** Record extracts **
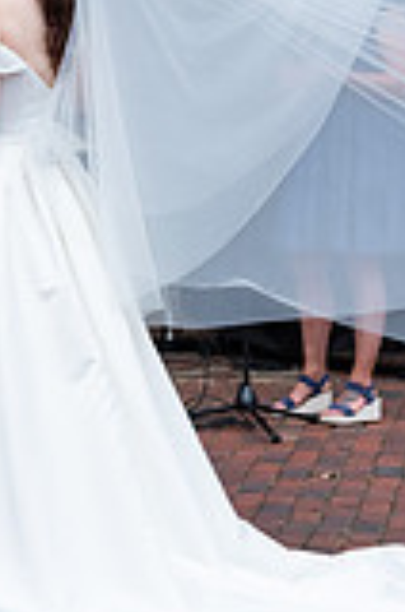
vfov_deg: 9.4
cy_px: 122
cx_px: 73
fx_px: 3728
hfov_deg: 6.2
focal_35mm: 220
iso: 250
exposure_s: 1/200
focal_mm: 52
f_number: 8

--

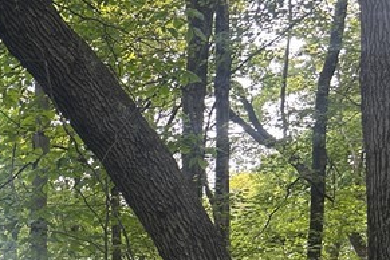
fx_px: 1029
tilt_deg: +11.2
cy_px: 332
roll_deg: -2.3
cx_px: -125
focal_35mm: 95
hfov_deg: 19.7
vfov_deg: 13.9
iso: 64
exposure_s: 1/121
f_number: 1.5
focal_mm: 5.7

** Task to carry out **
Lines to set down from above: the line with "fx_px: 1029", the line with "focal_mm: 5.7", and every line between, each exactly as written.

** Exercise output **
fx_px: 1029
tilt_deg: +11.2
cy_px: 332
roll_deg: -2.3
cx_px: -125
focal_35mm: 95
hfov_deg: 19.7
vfov_deg: 13.9
iso: 64
exposure_s: 1/121
f_number: 1.5
focal_mm: 5.7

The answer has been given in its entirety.